TASK GOAL — Repeat the following entries verbatim, apart from the pictures.

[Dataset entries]
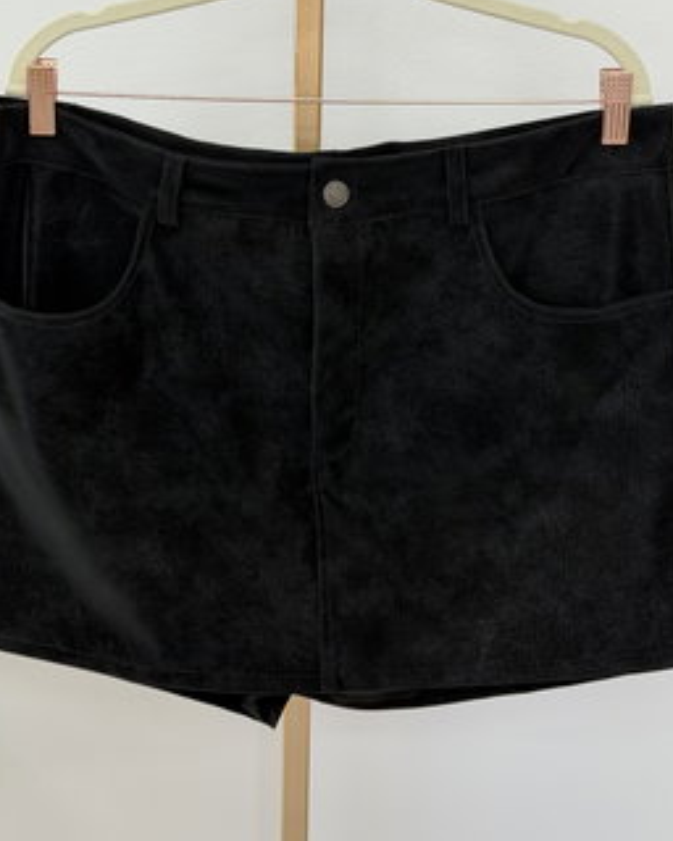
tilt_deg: -10.8
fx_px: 1942
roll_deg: -0.9
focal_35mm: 78
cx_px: 305
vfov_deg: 24.3
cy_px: 290
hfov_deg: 19.7
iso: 125
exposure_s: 1/50
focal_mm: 6.76
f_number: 1.78
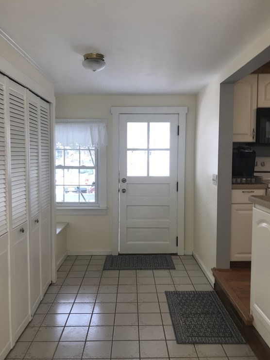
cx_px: 132
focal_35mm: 29
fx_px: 302
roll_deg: +0.3
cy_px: 178
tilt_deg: -3.6
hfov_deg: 48.2
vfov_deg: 61.7
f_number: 1.8
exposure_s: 1/60
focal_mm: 3.99
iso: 25
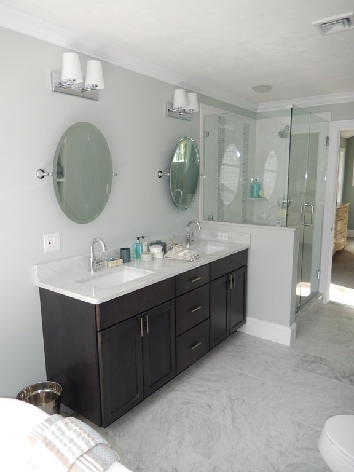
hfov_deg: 54.9
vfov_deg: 69.4
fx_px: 341
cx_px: 177
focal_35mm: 25
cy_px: 236
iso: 125
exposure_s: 1/40
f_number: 3.4
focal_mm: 4.5
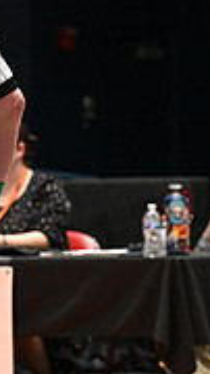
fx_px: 3689
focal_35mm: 372
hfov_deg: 3.2
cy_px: 331
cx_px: -387
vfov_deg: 5.8
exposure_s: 1/550
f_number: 5.6
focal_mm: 110
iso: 10000
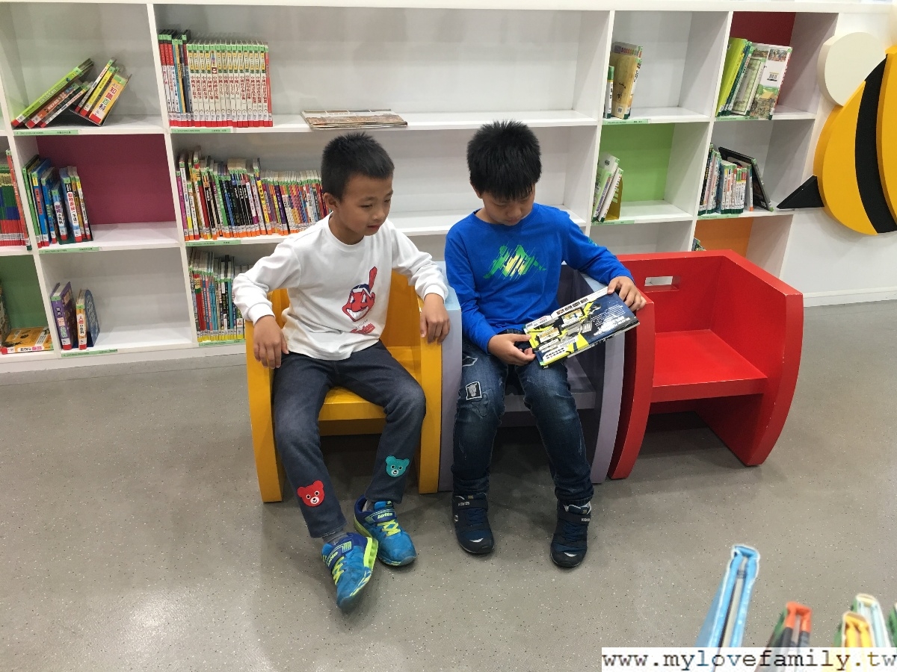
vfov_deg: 48.2
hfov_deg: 61.7
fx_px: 751
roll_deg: -1.3
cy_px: 336
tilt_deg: -24.2
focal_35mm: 29
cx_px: 448
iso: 100
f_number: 2.2
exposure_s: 1/30
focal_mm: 4.15
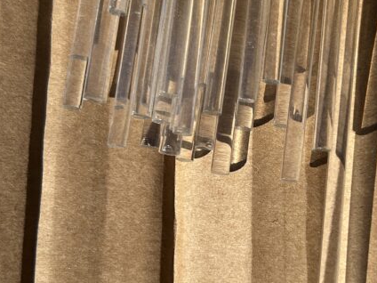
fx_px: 534
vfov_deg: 29.6
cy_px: 173
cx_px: 266
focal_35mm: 49
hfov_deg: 38.2
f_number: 1.5
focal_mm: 5.7
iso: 50
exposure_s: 1/5076
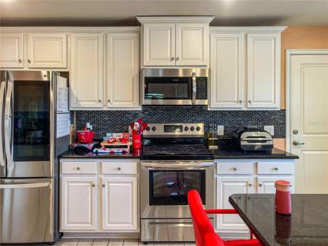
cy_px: 123
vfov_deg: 54.9
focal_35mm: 25
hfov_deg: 69.4
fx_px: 237
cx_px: 164
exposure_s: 1/60
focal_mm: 5.1
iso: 64
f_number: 1.6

RESPONSE FOR THIS EXERCISE —
tilt_deg: -10.8
fx_px: 1942
roll_deg: -0.9
focal_35mm: 78
cx_px: 305
vfov_deg: 24.3
cy_px: 290
hfov_deg: 19.7
iso: 125
exposure_s: 1/50
focal_mm: 6.76
f_number: 1.78
cx_px: 132
focal_35mm: 29
fx_px: 302
roll_deg: +0.3
cy_px: 178
tilt_deg: -3.6
hfov_deg: 48.2
vfov_deg: 61.7
f_number: 1.8
exposure_s: 1/60
focal_mm: 3.99
iso: 25
hfov_deg: 54.9
vfov_deg: 69.4
fx_px: 341
cx_px: 177
focal_35mm: 25
cy_px: 236
iso: 125
exposure_s: 1/40
f_number: 3.4
focal_mm: 4.5
fx_px: 3689
focal_35mm: 372
hfov_deg: 3.2
cy_px: 331
cx_px: -387
vfov_deg: 5.8
exposure_s: 1/550
f_number: 5.6
focal_mm: 110
iso: 10000
vfov_deg: 48.2
hfov_deg: 61.7
fx_px: 751
roll_deg: -1.3
cy_px: 336
tilt_deg: -24.2
focal_35mm: 29
cx_px: 448
iso: 100
f_number: 2.2
exposure_s: 1/30
focal_mm: 4.15
fx_px: 534
vfov_deg: 29.6
cy_px: 173
cx_px: 266
focal_35mm: 49
hfov_deg: 38.2
f_number: 1.5
focal_mm: 5.7
iso: 50
exposure_s: 1/5076
cy_px: 123
vfov_deg: 54.9
focal_35mm: 25
hfov_deg: 69.4
fx_px: 237
cx_px: 164
exposure_s: 1/60
focal_mm: 5.1
iso: 64
f_number: 1.6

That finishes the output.